Institute of Quantitative Genetics and Genomics of Plants, Heinrich Heine University, Düsseldorf, 40225, Germany.
Cluster of Excellence on Plant Sciences (CEPLAS), Heinrich Heine University, Düsseldorf, 40225, Germany.
BMC Genomics. 2022 Mar 12;23(1):200. doi: 10.1186/s12864-022-08337-7.
Genomic prediction (GP) based on single nucleotide polymorphisms (SNP) has become a broadly used tool to increase the gain of selection in plant breeding. However, using predictors that are biologically closer to the phenotypes such as transcriptome and metabolome may increase the prediction ability in GP. The objectives of this study were to (i) assess the prediction ability for three yield-related phenotypic traits using different omic datasets as single predictors compared to a SNP array, where these omic datasets included different types of sequence variants (full-SV, deleterious-dSV, and tolerant-tSV), different types of transcriptome (expression presence/absence variation-ePAV, gene expression-GE, and transcript expression-TE) sampled from two tissues, leaf and seedling, and metabolites (M); (ii) investigate the improvement in prediction ability when combining multiple omic datasets information to predict phenotypic variation in barley breeding programs; (iii) explore the predictive performance when using SV, GE, and ePAV from simulated 3'end mRNA sequencing of different lengths as predictors.
The prediction ability from genomic best linear unbiased prediction (GBLUP) for the three traits using dSV information was higher than when using tSV, all SV information, or the SNP array. Any predictors from the transcriptome (GE, TE, as well as ePAV) and metabolome provided higher prediction abilities compared to the SNP array and SV on average across the three traits. In addition, some (di)-similarity existed between different omic datasets, and therefore provided complementary biological perspectives to phenotypic variation. Optimal combining the information of dSV, TE, ePAV, as well as metabolites into GP models could improve the prediction ability over that of the single predictors alone.
The use of integrated omic datasets in GP model is highly recommended. Furthermore, we evaluated a cost-effective approach generating 3'end mRNA sequencing with transcriptome data extracted from seedling without losing prediction ability in comparison to the full-length mRNA sequencing, paving the path for the use of such prediction methods in commercial breeding programs.
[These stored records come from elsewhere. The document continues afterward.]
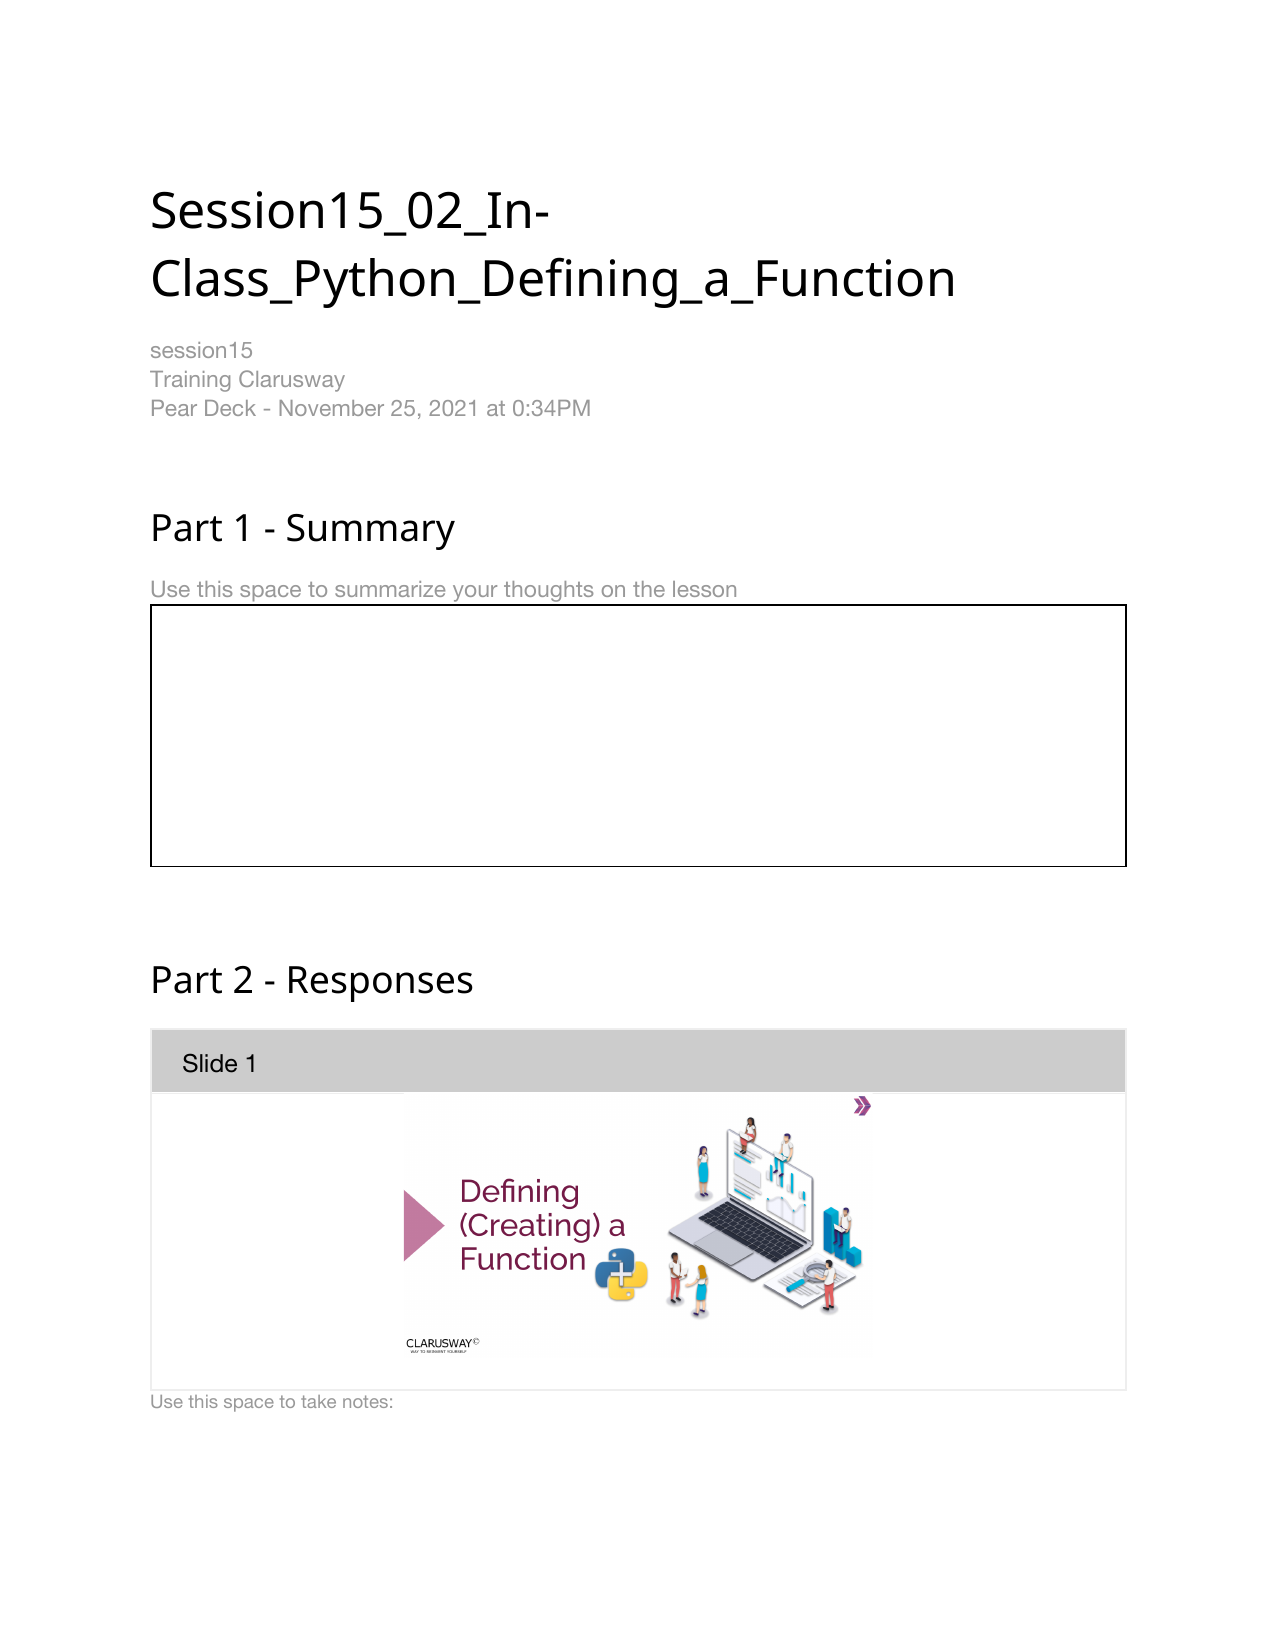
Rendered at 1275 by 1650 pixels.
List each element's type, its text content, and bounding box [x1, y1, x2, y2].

table_header Slide 1 [152, 1030, 1125, 1092]
text Pear Deck - November 25, 2021 at 0:34PM [150, 394, 1125, 423]
table_header [152, 606, 1125, 866]
text session15 [150, 336, 1125, 365]
subtitle Session15_02_In-Class_Python_Defining_a_Function [150, 175, 1125, 311]
subtitle Part 2 - Responses [150, 954, 1125, 1005]
table_cell [152, 1094, 1125, 1389]
subtitle Part 1 - Summary [150, 501, 1125, 552]
text Use this space to take notes: [150, 1391, 1125, 1414]
picture [403, 1093, 873, 1358]
text Use this space to summarize your thoughts on the lesson [150, 575, 1125, 604]
text Training Clarusway [150, 365, 1125, 394]
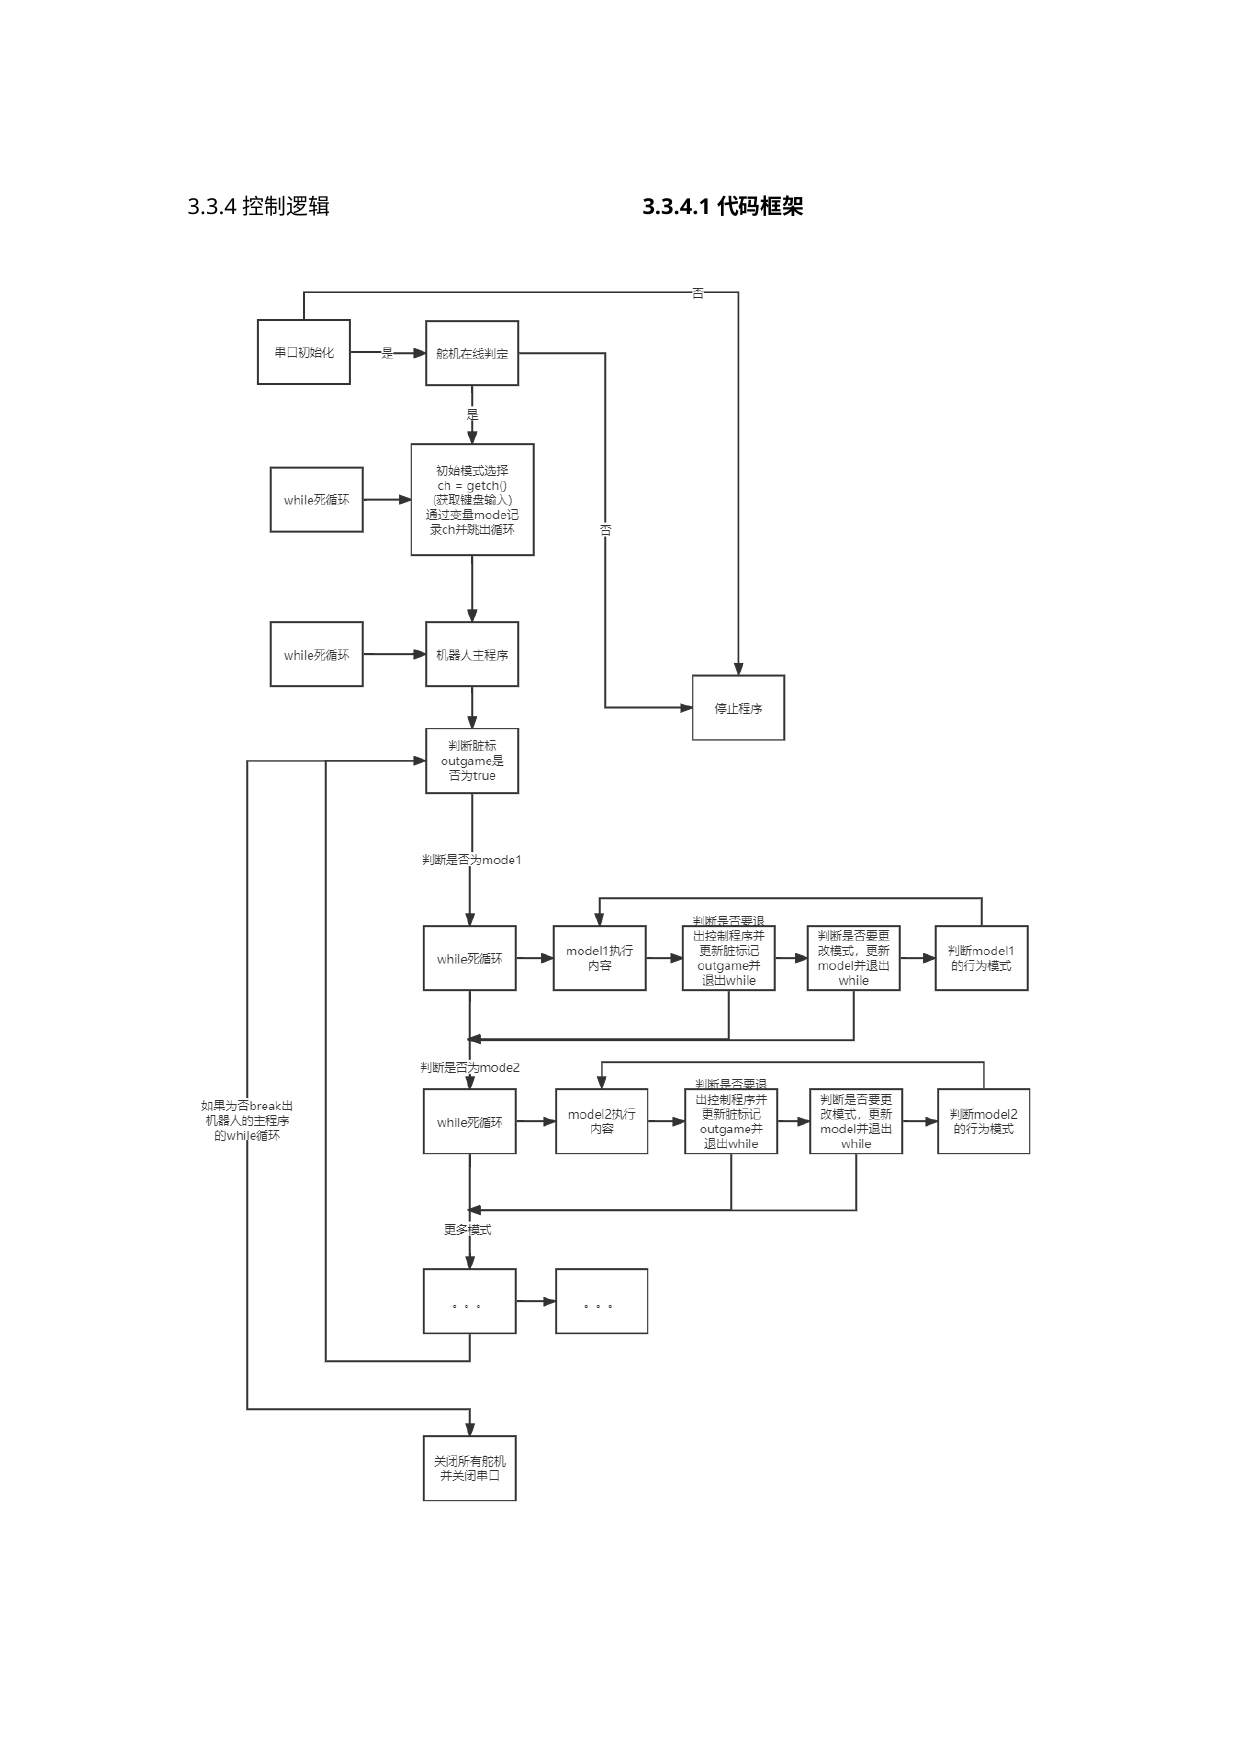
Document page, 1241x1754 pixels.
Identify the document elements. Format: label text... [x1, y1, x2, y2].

subtitle 控制逻辑 [187, 189, 598, 222]
picture [187, 269, 1052, 1523]
subtitle 代码框架 [642, 189, 1053, 222]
基于单核苷酸多态性(SNP)的基因组预测(GP)已成为提高植物育种选择增益的广泛应用工具。然而,使用与表型更接近的预测因子,如转录组和代谢组,可能会提高 GP 中的预测能力。本研究的目的是:(i)评估使用不同的组学数据集作为单一预测因子与 SNP 阵列相比,对三个与产量相关的表型性状的预测能力,其中这些组学数据集包括不同类型的序列变体(全-SV、有害-dSV 和耐受-tSV)、来自两个组织(叶片和幼苗)的不同类型的转录组(表达存在/缺失变异-ePAV、基因表达-GE 和转录表达-TE)和代谢物(M);(ii)研究在大麦育种计划中结合多个组学数据集信息来预测表型变异时预测能力的提高;(iii)探索使用来自不同长度的 3'端 mRNA 测序的 SV、GE 和 ePAV 作为预测因子时的预测性能。
使用 dSV 信息进行基因组最佳线性无偏预测(GBLUP)时,三个性状的预测能力高于使用 tSV、所有 SV 信息或 SNP 阵列时的预测能力。来自转录组(GE、TE 以及 ePAV)和代谢组的任何预测因子的预测能力平均而言均高于 SNP 阵列和 SV,适用于三个性状。此外,不同的组学数据集之间存在一些(二)相似性,因此为表型变异提供了互补的生物学视角。将 dSV、TE、ePAV 以及代谢物的信息最优地组合到 GP 模型中,可以提高单一预测因子的预测能力。
强烈建议在 GP 模型中使用综合组学数据集。此外,我们评估了一种具有成本效益的方法,即使用从幼苗中提取的转录组数据生成 3'端 mRNA 测序,而不会降低与全长 mRNA 测序相比的预测能力,为在商业育种计划中使用此类预测方法铺平了道路。